La mastication est unilatérale, du côté gauche. La douleur est d’intensité moyenne et localisée dans la région pré-auriculaire droite. La douleur apparaît dans la journée, avec les claquements, du côté droit également. Le fait de baisser la tête vers l’avant augmente la douleur. Lors des épisodes douloureux, elle éprouve des difficultés à ouvrir la bouche. La mastication, habituellement unilatérale du côté gauche est alors impossible. Les valeurs d’amplitude de l’ouverture et des latéralités sont normales. Une sensibilité est signalée en fin d’ouverture. L’auscultation de l’ATM droite permet de percevoir un claquement en ouverture, fermeture et latéralités. Aucun bruit articulaire n’est perçu à l’articulation gauche. Les chemins d’ouverture et de fermeture sont respectivement déviés. Le jeu articulaire : l’examen par la manipulation manuelle de l’articulation droite en translation fait apparaître un obstacle dans la région postérieure, proche de la « relation centrée ». Un léger bruit est alors perceptible. Aucune sensibilité articulaire n’est provoquée lors de la palpation des pôles externes ou postérieurs des ATM. Les tests de compression articulaires sont également négatifs. L’examen des muscles élévateurs révèle un asynchronisme et une asymétrie à prédominance gauche. Les tests de contre-résistances sont négatifs. La palpation du masséter profond droit provoque une douleur.Le diagnostic : La douleur est présente depuis deux ans, d’intensité moyenne, elle évolue au cours de la journée. Elle n’a pas de rapport direct avec la fonction, mais a peu de répercussion sur l’environnement social ou professionnel. L’obstacle perçu lors du mouvement de translation provoqué de l’ATM droite est d’origine méniscale. Cet obstacle articulaire est léger, il ne provoque pas de limitation de la translation. Aucune sensibilité intra-articulaire n’est décelable, en particulier lors de la compression postérieure de l’articulation. Par contre, la palpation du Masseter profond gauche est douloureuse. Le blocage à l’ouverture survient au moment de la douleur, d’origine musculaire. La limitation de l’ouverture est d’origine musculaire. Le diagnostic peut se formuler de la façon suivante :
- Trouble douloureux chroniques légers.
- Subluxation méniscale de l’ATM droite.
- Myospasme du Masséter profond droit.
Hypothèse étio-pathogénique : Il est vraisemblable que l’articulation ait subi un léger traumatisme lors de l’ouverture forcée et prolongée. L’élongation ligamentaire, au-delà d’une certaine limite peut provoquer une lésion entraînant une inflammation de l’articulation ou « capsulite ». Les effets secondaires d’une capsulite sont de deux ordres :
- un spasme musculaire est assez fréquent. Il permet une immobilisation réflexe de l’articulation, le temps de la cicatrisation : c’est le « réflexe d’éclissage ».

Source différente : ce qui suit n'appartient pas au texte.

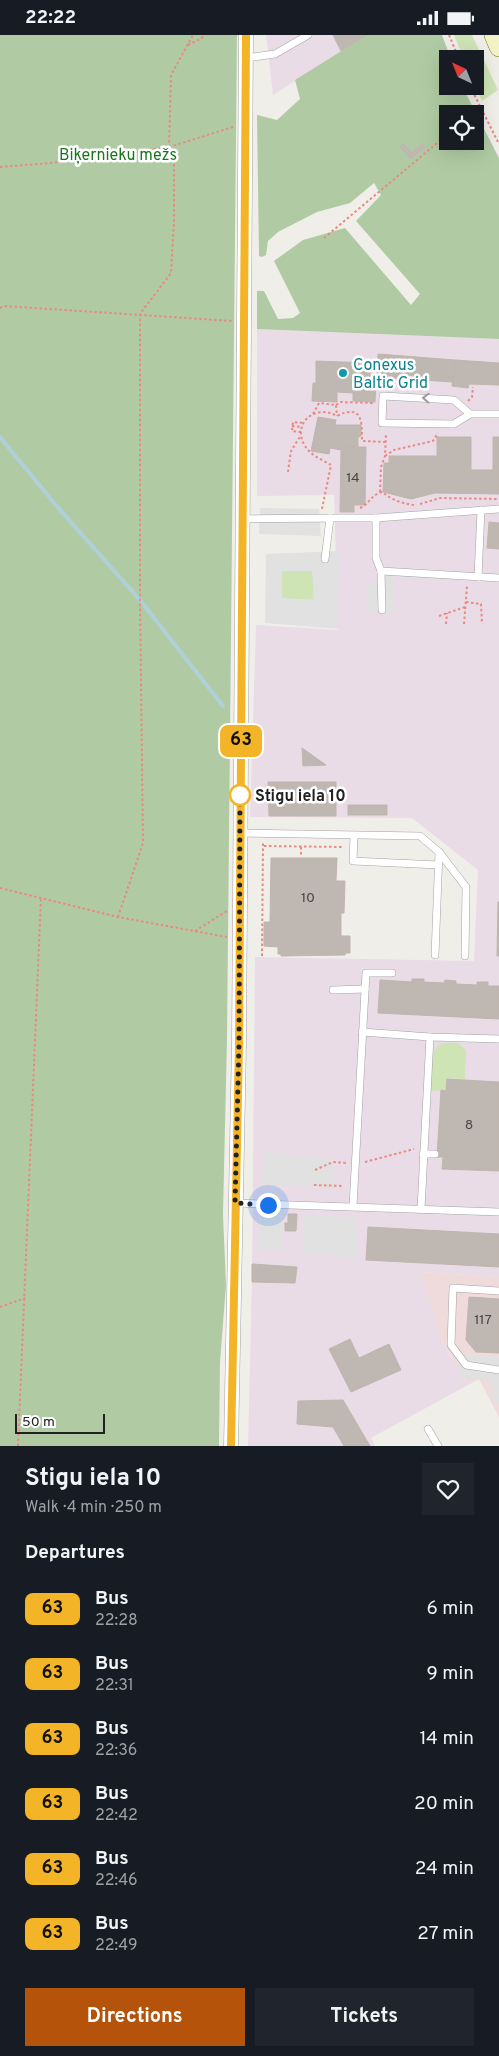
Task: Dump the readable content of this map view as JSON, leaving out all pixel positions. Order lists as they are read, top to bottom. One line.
{"parks":["Biķernieku mežs"],"places":["Conexus Baltic Grid","Stigu iela 10"],"lines":["bus line 63"],"house_numbers":["14","10","8","117"],"scale_bar":"50 m","north":"top left","page":{"status":"22:22","on_map":"63","scale":"50 m","heading":[["Stigu iela 10","Walk · 4 min · 250 m"],"Departures"],"list":[{"mark":"63","name":"Bus","note":"22:28","value":"6 min"},{"mark":"63","name":"Bus","note":"22:31","value":"9 min"},{"mark":"63","name":"Bus","note":"22:36","value":"14 min"},{"mark":"63","name":"Bus","note":"22:42","value":"20 min"},{"mark":"63","name":"Bus","note":"22:46","value":"24 min"},{"mark":"63","name":"Bus","note":"22:49","value":"27 min"}],"buttons":["Directions","Tickets"]}}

- l’activité inflammatoire étant susceptible de dégradation tissulaire, des modifications structurelles ligamentaires ou discales peuvent apparaître sous l’effet d’une pression articulaire liée à un bruxisme.
Le traitement. Les recommandations actuelles de traitements sont :
Pour le myospasme, une gouttière de « stabilisation », une pharmacothérapie antalgique et myorelaxante. Une ergothérapie par prise de conscience et évitement des serrements diurnes. Une rééducation fonctionnelle réalisée par des exercices d’étirement musculaire, puis des exercices de recoordination musculaires. L’ergothérapie proposée à la patiente sera d’abord d’identifier les épisodes de contraction mandibulaire. Ceux–ci surviennent en général lors des moments de tension, de concentration ou de fatigue. Des exercices d’étirement musculaire sont prescrits. Ils devront être effectué trois fois par jour et lors des épisodes de crispation de la mâchoire
Pour la subluxation discale, une gouttière de « stabilisation » ou de « repositionnement transitoire ». Nous proposons un propulseur mandibulaire accompagné d’une rééducation fonctionnelle. Les symptômes ayant tendance à s’intensifier tout au long de la journée, nous suspectons un comportement de serrement diurne.. Le propulseur sera porté uniquement pendant le sommeil. À ce stade, aucune médication n’est prévue.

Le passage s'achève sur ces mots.